I JUST WANTED TO KNOW DO ANYONE KNOW WHAT BLOODLINE MY DOG IS. I WA TOLD HIS MOTHER IS BUCK AND ELLI. HIS FATHER IS REDBOY JEEP AND PELICAN. PLEASE I JUST WANT TO KNOW BECAUSE EVERYONE WHO SEES HIM SAYS HE'S A GOOD BREED


----------



## Aidan (Nov 3, 2009)

The only way to know what bloodline your dog is if he has papers from a registry such as ABDA, UKC, or AKC.


----------



## Nizmo (Jan 15, 2009)

^^^^^^^ 100% correct.
but that doesnt mean he cant be your best friend.
you cant look at a dog and know the bloodline, and its bloodline not breed btw.


----------



## bahamutt99 (May 14, 2008)

If your dog is Buck/Eli/Redboy/Jeep and something else, that would basically make him scatterbred.

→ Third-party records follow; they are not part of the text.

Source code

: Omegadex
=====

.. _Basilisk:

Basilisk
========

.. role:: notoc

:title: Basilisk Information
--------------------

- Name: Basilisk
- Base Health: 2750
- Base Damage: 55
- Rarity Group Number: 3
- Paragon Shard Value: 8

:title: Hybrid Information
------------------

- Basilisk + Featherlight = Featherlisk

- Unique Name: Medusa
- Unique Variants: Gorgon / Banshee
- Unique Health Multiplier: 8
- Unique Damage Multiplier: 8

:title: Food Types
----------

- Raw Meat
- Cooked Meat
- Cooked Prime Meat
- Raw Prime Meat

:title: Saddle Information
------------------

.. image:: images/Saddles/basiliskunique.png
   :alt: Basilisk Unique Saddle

You take so many bloodlines and mix them together, you end up with a mish-mash. Agreed, that doesn't make him a bad dog by any means. Lots of good dogs have no discernable bloodline in their pedigree. Believe me, bloodlines are largely of use to breeders interested in perpetuating a strain and amateurs who want to impress others. For the average pet owner, they're just words.

Enjoy your dog.


----------